The performance of your Cloud Pak for Data clusters is highly correlated to the performance of your storage cluster. Hence by monitoring the volume usage for various services and performing periodic maintenance, service failures can be avoided.  

Cloud Pak for data supports various types of storage providers or vendors, as listed in the following link - https://www.ibm.com/docs/en/cloud-paks/cp-data/4.8.x?topic=requirements-storage. The most popular type of persistent storage used in OpenShift clusters is OpenShift Data Foundation or ODF storage. In this article we will discuss the built in monitoring capabilities of ODF storage cluster and how it can be effectively utilised to perform preventive maintenance of Cloud Pak for data clusters. 

OpenShift Data Foundation

Red Hat OpenShift Data Foundation is a highly integrated collection of cloud storage and data services for Red Hat OpenShift Container Platform. It is available as a package in the Red Hat OpenShift Platform Operator Hub, which facilitates simple deployment and management.

As part of the ODF Storage cluster installation process several Prometheus Rules are configured within the openshift-storage namespace. These alerts monitor different aspects of the storage cluster, For example, noobaa-prometheus-rules monitors various Object Bucket Claims defined within the cluster.

Configuring Alert Notifications 

An important aspect of preventive maintenance is choosing and configuring proper alert notification channels, timely alert notifications is the key to avoiding the application failures. OpenShift Alert Manager supports following receiver types – Slack, Pagerduty, email and Webhook. In this article we’ll integrate OpenShift alert manger with Slack, Slack makes it easier to configure multiple notification channels, this allows us to classify alert based on severity, namespace or object type, for example, critical alerts can be published to a critical slack channel and similarly individual channels can be created for warning, info, storage .

            The Slack Integration with Openshift monitoring can be configured by referencing the following article- https://www.redhat.com/en/blog/how-to-integrate-openshift-namespace-monitoring-and-slack . However, for our article we will be using the following Alert manager configuration instead of the example provided in the above article.

We will configure two different slack receivers for different alert types i.e PersistentVolumeUsageCritical and PersistentVolumeUsageNearFull.

                                   Figure 1. PersistentVolumeUsageCritical alert receiver

Figure 1 shows the Receiver configuration for PersistentVolumeUsageCritical alert, this alert is raised whenever the persistent volume usage exceeds 85% of the total volume space, we have configured additional selector for namespace to filter out alerts from other namespaces.
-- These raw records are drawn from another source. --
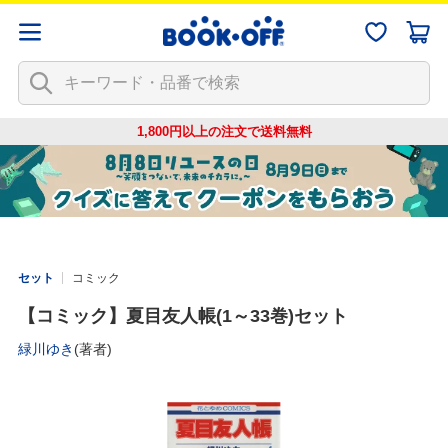
1,800円以上の注文で
送料無料
セット
コミック
【コミック】夏目友人帳(1～33巻)セット
緑川ゆき
(著者)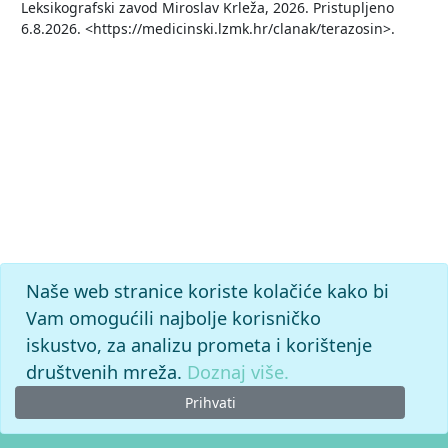
Leksikografski zavod Miroslav Krleža, 2026. Pristupljeno
6.8.2026. <https://medicinski.lzmk.hr/clanak/terazosin>.
Naše web stranice koriste kolačiće kako bi
Vam omogućili najbolje korisničko
iskustvo, za analizu prometa i korištenje
društvenih mreža.
Doznaj više.
Prihvati
© 2026. -
Leksikografski zavod
Miroslav Krleža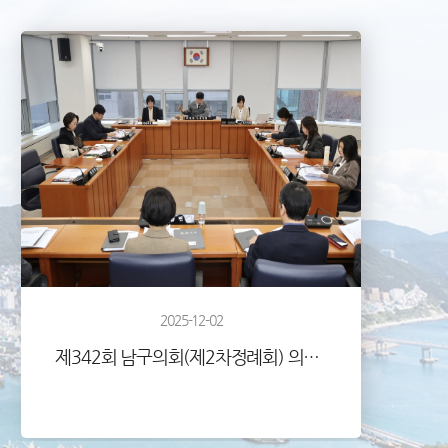
2025-12-02
제342회 남구의회(제2차정례회) 의정활동사진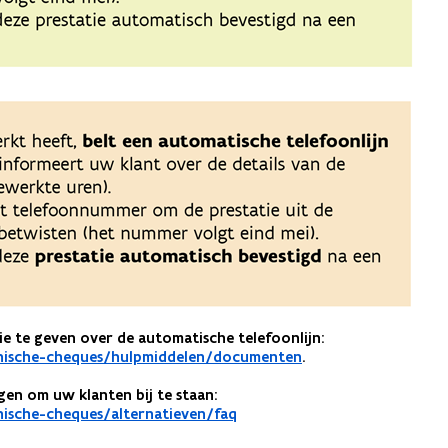
e te geven over de automatische telefoonlijn:
onische-cheques/hulpmiddelen/documenten
.
n om uw klanten bij te staan:
ische-cheques/alternatieven/faq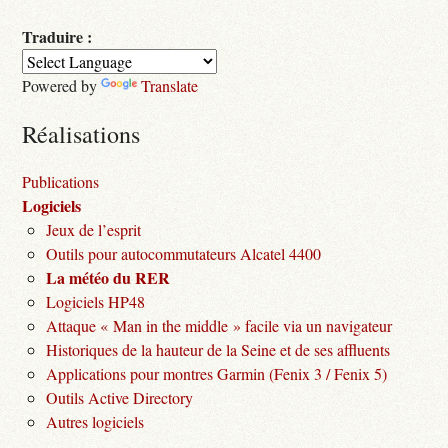
Traduire :
Powered by
Translate
Réalisations
Publications
Logiciels
Jeux de l’esprit
Outils pour autocommutateurs Alcatel 4400
La météo du RER
Logiciels HP48
Attaque « Man in the middle » facile via un navigateur
Historiques de la hauteur de la Seine et de ses affluents
Applications pour montres Garmin (Fenix 3 / Fenix 5)
Outils Active Directory
Autres logiciels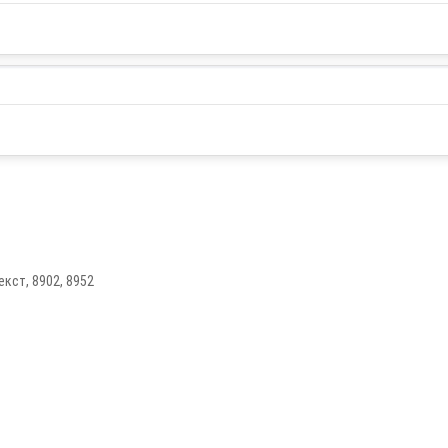
кст, 8902, 8952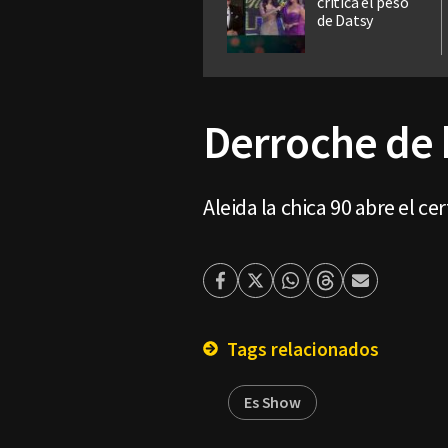
critica el peso
de Datsy
Derroche de 
Aleida la chica 90 abre el c
Facebook
Twitter
Whatsapp
Threads
Enviar
por
Email
Tags relacionados
Es Show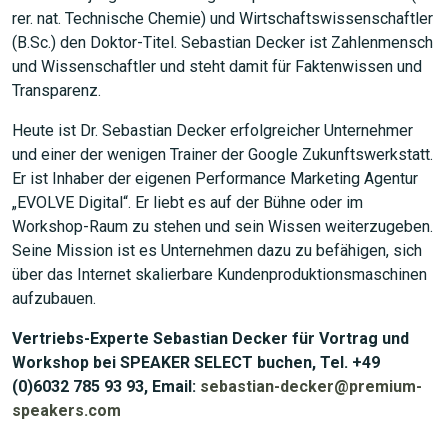
rer. nat. Technische Chemie) und Wirtschaftswissenschaftler
(B.Sc.) den Doktor-Titel. Sebastian Decker ist Zahlenmensch
und Wissenschaftler und steht damit für Faktenwissen und
Transparenz.
Heute ist Dr. Sebastian Decker erfolgreicher Unternehmer
und einer der wenigen Trainer der Google Zukunftswerkstatt.
Er ist Inhaber der eigenen Performance Marketing Agentur
„EVOLVE Digital“. Er liebt es auf der Bühne oder im
Workshop-Raum zu stehen und sein Wissen weiterzugeben.
Seine Mission ist es Unternehmen dazu zu befähigen, sich
über das Internet skalierbare Kundenproduktionsmaschinen
aufzubauen.
Vertriebs-Experte Sebastian Decker für Vortrag und
Workshop bei SPEAKER SELECT buchen, Tel. +49
(0)6032 785 93 93, Email:
sebastian-decker@premium-
speakers.com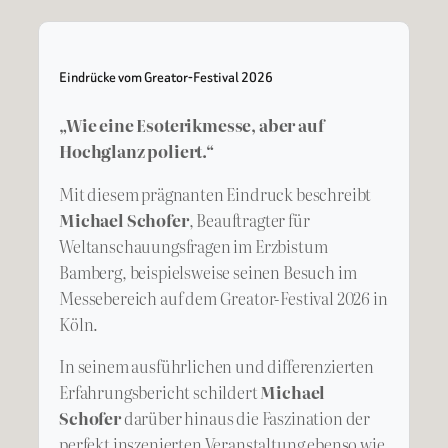
Eindrücke vom Greator-Festival 2026
„Wie eine Esoterikmesse, aber auf
Hochglanz poliert.“
Mit diesem prägnanten Eindruck beschreibt
Michael Schofer
, Beauftragter für
Weltanschauungsfragen im Erzbistum
Bamberg, beispielsweise seinen Besuch im
Messebereich auf dem Greator-Festival 2026 in
Köln.
In seinem ausführlichen und differenzierten
Erfahrungsbericht schildert
Michael
Schofer
darüber hinaus die Faszination der
perfekt inszenierten Veranstaltung ebenso wie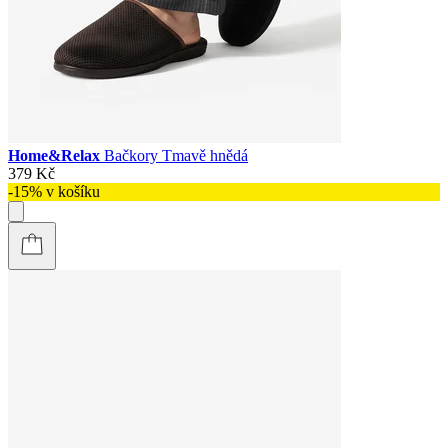
Home&Relax
Bačkory Tmavě hnědá
379 Kč
-15% v košíku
Figure 2. PersistentVolumeUsageNearFull alert receiver

Figure 2 shows the Receiver configuration for PersistentVolumeUsageNearFull alert, this alert is raised whenever the persistent volume usage exceeds 75% of the total volume space, we have configured additional selector for namespace to filter out alerts from other namespaces.

Finally, we’ll simulate the alerts by increasing the disk usage for a specific persistent volume, once the disk usage exceeds 75% and 85% of the total volume size, a warning and critical alert notifications are sent to our slack receiver as shown following, the name of the volume is included within the alert which is c-db2oltp-1707302671446474-share 

Conclusion

We have successfully enabled Alert Notifications for monitoring the CPD volumes, we created an alert receiver for specific alert types which allows administrators to focus on important issues and act proactively to avoid service failures.